Cortez, por outro lado, em seu discurso na última convenção do Partido Democrata, que consagrou Kamala Harris como candidata à presidência, agradeceu a Harris e seu colega de chapa, Tim Waltz, por “sua visão”. E foi além, agradeceu Joe “genocida” Biden por sua “liderança”, saudação que o próprio presidente norte-americano pode não estar em condições de receber. Não satisfeita, teceu mais elogios a Harris, talvez de forma mais eloquente que a própria candidata à presidência, falando que ela estaria “trabalhando incansavelmente por um cessar-fogo [na Palestina] e por trazer os reféns de volta às suas casas”. A centena de reféns israelenses, naturalmente, não os quase 10 mil reféns palestinos que “Israel” mantém presos em suas masmorras.

Mas não são apenas os discursos políticos de Cortez que pesam contra seu “sucesso” eleitoral. A candidata pode ter ganho sucessivas eleições, mas o que fez com seu cargo? Listemos aqui algumas posições.

Ao final de 2022, Cortez votou pelo bloqueio da greve dos trabalhadores ferroviários porque isso prejudicaria politicamente o governo democrata de Joe Biden, um voto direto contra o direito dos trabalhadores. Em março de 2021, após meses de campanha pelo corte de verbas da polícia (em razão do assassinato de George Floyd por um policial em 2020), Cortez se absteve de votar no pacote que aumentava em US$1,9 bilhões o orçamento da polícia do Capitólio, que foi aprovado por um voto. Seria ela a favor apenas da polícia que a protege, no prédio do Congresso norte-americano?

Essa votação reflete a polarização dentro do Congresso e o poder que Cortez, e seus cinco colegas “progressistas” teriam de pressionar a bancada democrata, exigindo concessões da ala conservadora do partido. Como fez o Bloco pela Liberdade, ala mais radical do Partido Republicano que frequentemente atrapalha o funcionamento normal da câmara para extrair concessões dos demais políticos de seu partido.

O posicionamento mais vergonhoso de Cortez talvez tenha sido sua abstenção na votação que aprovava o envio de financiamento militar para “Israel” em 2021. O aparato repressivo israelense não bombardeava Gaza como faz hoje, mas à época, a polícia fascista de “Israel” havia atacado palestinos que foram realizar suas preces na mesquita de Al Aqsa, muitas vezes em apoio a manifestações da extrema-direita sionista que defende a destruição do local sagrado. Ao contrário da votação anterior, em que Cortez poderia ter decidido o resultado, neste caso, o pacote de apoio a “Israel” foi sustentado por ambos os partidos, demonstrando certo caráter ideológico – ou oportunista – de sua posição. Essa foi a declaração da democrata à época:

“Isso gerou uma verdadeira sensação de pânico e horror entre os membros de nossa comunidade que, de outra forma, se envolveriam de forma ponderada nessas discussões, e alimentou a discussão até o ponto em que ficou claro que essa votação colocaria em risco uma grave involução do tecido comunitário de boa-fé que nos permite participar de forma responsável da luta pelos direitos humanos e pela dignidade em todos os lugares – da Palestina ao Bronx e ao Queens”.

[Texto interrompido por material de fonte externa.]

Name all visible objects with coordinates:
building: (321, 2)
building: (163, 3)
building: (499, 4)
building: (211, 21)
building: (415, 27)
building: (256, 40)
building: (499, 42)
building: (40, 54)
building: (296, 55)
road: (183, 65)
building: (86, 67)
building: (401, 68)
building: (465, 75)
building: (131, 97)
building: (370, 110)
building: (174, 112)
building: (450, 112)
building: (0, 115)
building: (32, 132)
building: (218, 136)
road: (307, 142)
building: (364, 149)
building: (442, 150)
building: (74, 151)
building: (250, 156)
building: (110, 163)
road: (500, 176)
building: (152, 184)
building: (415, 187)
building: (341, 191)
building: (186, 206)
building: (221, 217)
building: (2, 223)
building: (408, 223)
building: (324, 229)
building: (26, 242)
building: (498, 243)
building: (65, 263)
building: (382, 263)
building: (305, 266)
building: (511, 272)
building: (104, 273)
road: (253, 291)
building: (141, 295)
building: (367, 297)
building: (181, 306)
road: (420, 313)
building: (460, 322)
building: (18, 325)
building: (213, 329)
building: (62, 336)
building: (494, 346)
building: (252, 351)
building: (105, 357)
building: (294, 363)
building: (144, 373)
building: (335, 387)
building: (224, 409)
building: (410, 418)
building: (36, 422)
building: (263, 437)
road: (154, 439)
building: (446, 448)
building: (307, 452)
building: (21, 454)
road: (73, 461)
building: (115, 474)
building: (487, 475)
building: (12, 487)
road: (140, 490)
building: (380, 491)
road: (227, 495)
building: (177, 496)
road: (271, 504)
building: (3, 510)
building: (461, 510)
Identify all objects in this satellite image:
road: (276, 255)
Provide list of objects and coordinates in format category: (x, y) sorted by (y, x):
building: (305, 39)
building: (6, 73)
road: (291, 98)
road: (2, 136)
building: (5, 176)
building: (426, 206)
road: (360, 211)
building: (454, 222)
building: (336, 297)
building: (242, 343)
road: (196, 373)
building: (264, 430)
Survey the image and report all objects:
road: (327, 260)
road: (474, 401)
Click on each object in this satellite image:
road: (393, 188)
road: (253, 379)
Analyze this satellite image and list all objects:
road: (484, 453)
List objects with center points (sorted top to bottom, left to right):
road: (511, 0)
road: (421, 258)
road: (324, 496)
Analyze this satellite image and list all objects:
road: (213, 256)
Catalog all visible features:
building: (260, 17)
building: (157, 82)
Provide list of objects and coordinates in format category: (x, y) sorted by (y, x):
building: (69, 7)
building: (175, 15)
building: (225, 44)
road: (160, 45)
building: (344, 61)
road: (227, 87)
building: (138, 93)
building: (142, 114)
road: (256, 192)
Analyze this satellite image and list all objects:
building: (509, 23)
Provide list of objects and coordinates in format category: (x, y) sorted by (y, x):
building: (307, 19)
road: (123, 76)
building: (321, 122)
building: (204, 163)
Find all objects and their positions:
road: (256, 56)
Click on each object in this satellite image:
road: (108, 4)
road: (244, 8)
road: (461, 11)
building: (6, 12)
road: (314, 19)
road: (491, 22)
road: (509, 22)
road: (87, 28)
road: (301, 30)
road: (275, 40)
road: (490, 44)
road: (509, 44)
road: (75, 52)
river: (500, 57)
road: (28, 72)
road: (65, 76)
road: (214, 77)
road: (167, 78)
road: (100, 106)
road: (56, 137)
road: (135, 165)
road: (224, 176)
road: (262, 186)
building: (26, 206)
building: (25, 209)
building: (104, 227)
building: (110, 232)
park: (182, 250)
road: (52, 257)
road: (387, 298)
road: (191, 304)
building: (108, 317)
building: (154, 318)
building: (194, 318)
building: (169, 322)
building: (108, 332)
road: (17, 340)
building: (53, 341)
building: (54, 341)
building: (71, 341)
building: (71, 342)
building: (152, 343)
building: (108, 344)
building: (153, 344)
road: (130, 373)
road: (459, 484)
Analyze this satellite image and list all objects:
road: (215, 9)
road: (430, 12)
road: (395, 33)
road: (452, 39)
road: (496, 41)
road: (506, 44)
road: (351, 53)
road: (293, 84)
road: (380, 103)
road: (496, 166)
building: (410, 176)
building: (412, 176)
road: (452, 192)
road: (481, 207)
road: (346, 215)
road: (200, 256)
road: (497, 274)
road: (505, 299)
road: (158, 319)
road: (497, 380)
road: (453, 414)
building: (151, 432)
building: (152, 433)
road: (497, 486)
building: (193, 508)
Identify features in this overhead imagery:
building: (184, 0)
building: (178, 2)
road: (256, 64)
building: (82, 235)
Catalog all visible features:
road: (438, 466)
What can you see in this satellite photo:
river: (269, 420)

De forma resumida, Cortez estava disposta a renunciar a sua tradicional defesa da Palestina para apaziguar os ânimos de seus apoiadores sionistas, como qualquer outra engrenagem política do Partido Democrata. 

Fica claro que a história da ex-garçonete que fez campanha para Bernie Sanders em 2016 e que, em 2018, desafiou o establishment do Partido Democrata nunca passou da mais pura ficção. Uma invenção necessária diante do esfarelamento dos dois pilares do regime político norte-americano: o Partido Democrata e o Partido Republicano. Cortez venceu as eleições, mas demonstrou ser apenas mais uma engrenagem de seu partido, apoiando o próprio Biden, que tem níveis de baixa popularidade inéditos para um presidente norte-americano neste século.

Stein, por outro lado, que nunca ganhou eleições, luta para registrar sua candidatura em todos os Estados norte-americanos, inclusive contra processos democratas que impedem seu registro. O partido de Cortez sabe que, se Stein estiver nas urnas, ela não “roubará” votos republicanos em Trump, mas votos democratas em Harris. Os verdes, ainda que de forma limitada, lutam, assim como outros partidos ainda menores, contra a ditadura bipartidária da burguesia norte-americana da qual Cortez, que ganhou três eleições ao Congresso, faz parte. Quem tem o melhor currículo?